Texto de origem
::::::

Mister se faz frisar que o lançamento do imposto não exige uma
automática e específica contrapartida do Estado. É nesse ponto que reside a
principal diferença entre imposto e taxa, como ver-se-á a seguir.
1.2.TAXAS
O Estado tem o poder de efetuar o lançamento de taxas, como forma de ser
reembolsado pelo fato de ter disponibilizado serviços públicos aos
contribuintes. Há que se notar, com efeito, que ao contrário do que ocorre com
o imposto, o lançamento da taxa impõe a prestação de serviço específico que
beneficia o cidadão.
A taxa emerge, obrigatoriamente, a uma atuação do Estado, mediante a
contraprestação do exercício do seu poder de polícia ou a prestação de serviço
público específico e indivisível (Art. 145, II, da Constituição Federal). No
momento em que o serviço público é colocado à disposição do contribuinte, nasce
a obrigação tributária, independentemente da utilização ou não por parte
daquele.
A base de cálculo da taxa difere daquela que se leva em consideração
para delimitação do imposto (Art. 145, § 2o., da Constituição
Federal). Com efeito, é inconstitucional a base de cálculo das taxas, de
limpeza pública e de conservação de vias e logradouros públicos, que se leve em
consideração a área de imóvel e a extensão deste no seu limite com o logradouro
público [05]. E isso se deve ao fato de que tais elementos se
constituem em parâmetros para o cálculo do IPTU.
O STF vem entendendo que é constitucional a cobrança de taxa de coleta
de lixo domiciliar, desde que não vinculada à prestação de outros serviços de
caráter universal e indivisível, como a limpeza de logradouros públicos,
varrição de vias públicas, limpeza de bueiros, de bocas-de-lobo e de galerias
de águas pluviais, capina periódica e outros [06]. (HARARA, 2006, p.
330)
Para a definição do valor da taxa há que se considerar a relação
custo/benefício para o contribuinte, muito embora a Constituição Federal e o
Código Tributário Nacional não exijam perfeito equilíbrio desse binômio.
Desta forma, são inconstitucionais as leis promulgadas pelos
Estados-membros, que instituem as taxas judiciárias, eis que estas incidem
sobre o valor atribuído à causa, sem guardar qualquer tipo de relação com o
custo do serviço público específico e divisível prestado pelo Estado ao
contribuinte. Isso é facilmente perceptível porque o custo que o Estado tem
para gerenciar um processo judicial, em todas as suas fases, não é maior e nem
menor em função do valor atribuído à causa.
Desta forma, a via tributária para se fixar exações maiores para as
causas de maior valor econômico – como acontece hodiernamente -- é o imposto, e
não a taxa. Assim, é possível afirmar que as taxas judiciais, da forma que são
repetidamente cobradas em diversas fases do processo, podem ferir o princípio
da capacidade contributiva, além de se constituírem numa barreira que dificulta
o acesso à justiça, o que contraria os dispostos nos Art. 145, § 1o.

::::::

Tarefa 1
Transcreva sem alterações as linhas dos registros, começando pela primeira e parando após a linha que contém "pomniejszonych o: stan". Deixe as imagens fora da resposta.

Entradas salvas

::::::

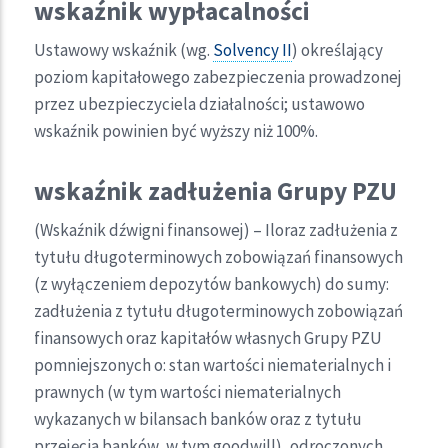
wskaźnik wypłacalności
Ustawowy wskaźnik (wg.
Solvency II
) określający
poziom kapitałowego zabezpieczenia prowadzonej
przez ubezpieczyciela działalności; ustawowo
wskaźnik powinien być wyższy niż 100%.
wskaźnik zadłużenia Grupy PZU
(Wskaźnik dźwigni finansowej) – Iloraz zadłużenia z
tytułu długoterminowych zobowiązań finansowych
(z wyłączeniem depozytów bankowych) do sumy:
zadłużenia z tytułu długoterminowych zobowiązań
finansowych oraz kapitałów własnych Grupy PZU
pomniejszonych o: stan wartości niematerialnych i
prawnych (w tym wartości niematerialnych
wykazanych w bilansach banków oraz z tytułu
przejęcia banków, w tym goodwill), odroczonych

::::::

Tarefa 2
Dê continuidade ao texto sobre impostos e taxas a partir do ponto em que ele termina.

Resposta 1
wskaźnik wypłacalności
Ustawowy wskaźnik (wg.
Solvency II
) określający
poziom kapitałowego zabezpieczenia prowadzonej
przez ubezpieczyciela działalności; ustawowo
wskaźnik powinien być wyższy niż 100%.
wskaźnik zadłużenia Grupy PZU
(Wskaźnik dźwigni finansowej) – Iloraz zadłużenia z
tytułu długoterminowych zobowiązań finansowych
(z wyłączeniem depozytów bankowych) do sumy:
zadłużenia z tytułu długoterminowych zobowiązań
finansowych oraz kapitałów własnych Grupy PZU
pomniejszonych o: stan wartości niematerialnych i

Resposta 2
e 5o., XXXV, da Constituição Federal [07].
1.3 CONTRIBUIÇÃO DE MELHORIA
É um mecanismo de exação de que se utiliza o Estado, incidente sobre a
valorização de imóvel do contribuinte, em decorrência de obra realizada pelo
próprio Estado. Está prevista no Art. 145, III, da Constituição Federal e
disposição pormenorizada representada pelos Art. 81 e 82, do Código Tributário
Nacional.
A sua geração leva em conta o princípio da eqüidade, vez que toda a
comunidade contribui, com o recolhimento de seus tributos, para com o
financiamento da obra em questão, com benefício direto para poucos. Vale dizer
que não mais se exige que o montante a ser arrecadado, sob esta rubrica, seja
idêntico ao do valor total da obra pública em foco.
O inconveniente, para o lançamento da contribuição de melhoria, é
circunscrever quais foram os bens que efetivamente sofreram valorização
imobiliária por conta da obra pública realizada pelo Estado, fato este que
inibe, muitas vezes, a iniciativa das prefeituras municipais de recorrer a este
tipo de exação.
1.4 EMPRÉSTIMOS COMPULSÓRIOS
A União, e somente ela, pode instituir o empréstimo compulsório,
mediante lei complementar, como forma de otimização de suas receitas, somente
na hipótese de o ente estatal tiver que suportar despesas extraordinárias
advindas de calamidade pública, guerra externa ou sua iminência, ou na hipótese
de investimento público de caráter urgente e de relevante interesse nacional
(Art. 148, I e II, da Constituição Federal).
Os valores obtidos a título de empréstimo compulsório deverão ser total
e obrigatoriamente canalizados para as rubricas orçamentárias que o originou,
constituindo-se, pois, uma receita vinculada.
1.5 CONTRIBUIÇÕES SOCIAIS
A natureza jurídica das contribuições sociais é cercada de polêmica,
pois para alguns doutrinadores elas são rotuladas de impostos; para outros, de
taxas; outros, ainda, não identificam natureza tributária alguma.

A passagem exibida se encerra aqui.